---------- Records for this exercise

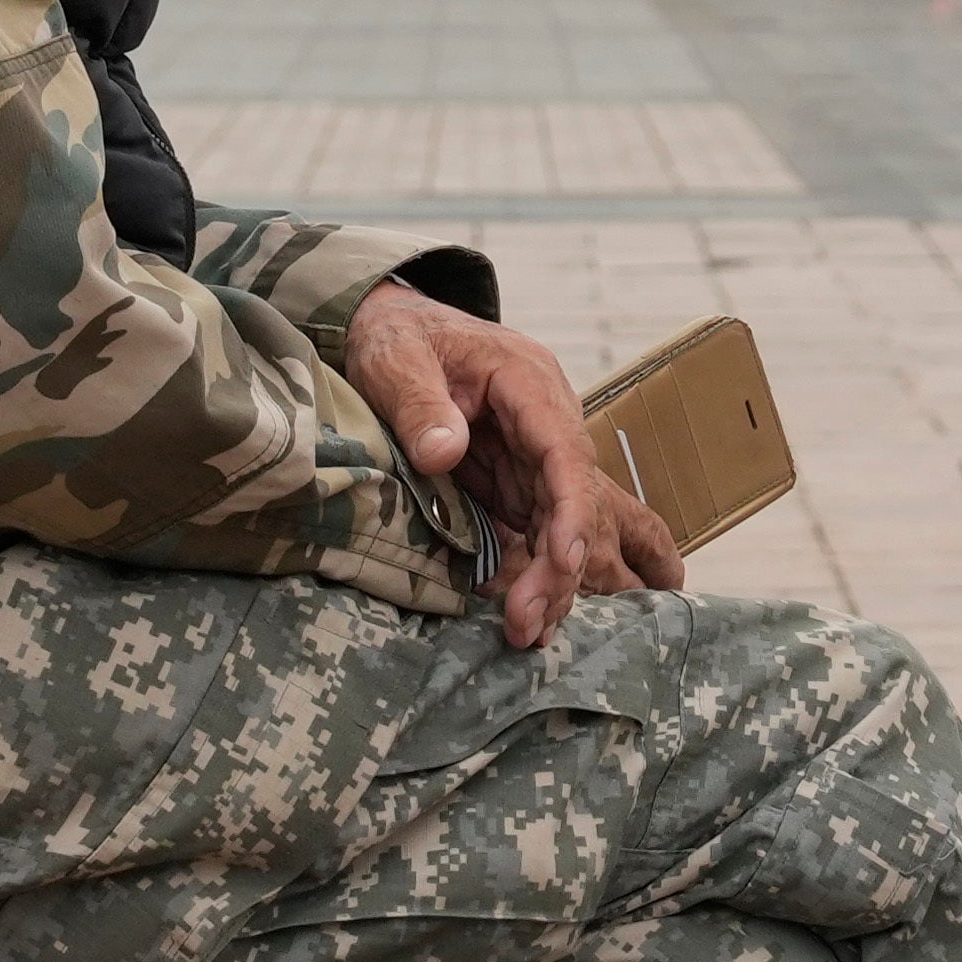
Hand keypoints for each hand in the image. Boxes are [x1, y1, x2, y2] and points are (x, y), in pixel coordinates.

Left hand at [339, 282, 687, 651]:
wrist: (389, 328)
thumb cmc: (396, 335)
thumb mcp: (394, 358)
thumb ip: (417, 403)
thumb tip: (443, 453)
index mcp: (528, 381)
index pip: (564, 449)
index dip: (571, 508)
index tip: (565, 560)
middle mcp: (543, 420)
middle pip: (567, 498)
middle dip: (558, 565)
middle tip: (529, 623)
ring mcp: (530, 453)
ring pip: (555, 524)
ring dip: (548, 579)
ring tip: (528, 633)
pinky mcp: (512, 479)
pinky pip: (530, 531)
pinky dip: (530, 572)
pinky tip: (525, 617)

--------------------

◆ Exercise directions ◆
Your copy should hold each line above exactly and no pictures at all.

◆ Result of this exercise ◆
Hand keypoints for each hand in the image. Boxes are [x1, y1, x2, y2] and points are (x, y), in pixel coordinates.

Left hand at [339, 282, 687, 651]:
wrist: (389, 328)
thumb cmc: (396, 335)
thumb mcp: (394, 358)
thumb ip: (417, 403)
thumb tip: (443, 453)
index mcp: (528, 381)
index pip: (564, 449)
index dip: (571, 508)
index tip: (565, 560)
middle mcp: (543, 420)
middle pip: (567, 498)
middle dip: (558, 565)
middle tip: (529, 623)
ring mcp: (530, 453)
ring pip: (555, 524)
ring dip: (548, 579)
ring tip: (528, 633)
pinky mcp: (512, 479)
pinky pip: (530, 531)
pinky dip: (530, 572)
pinky tip: (525, 617)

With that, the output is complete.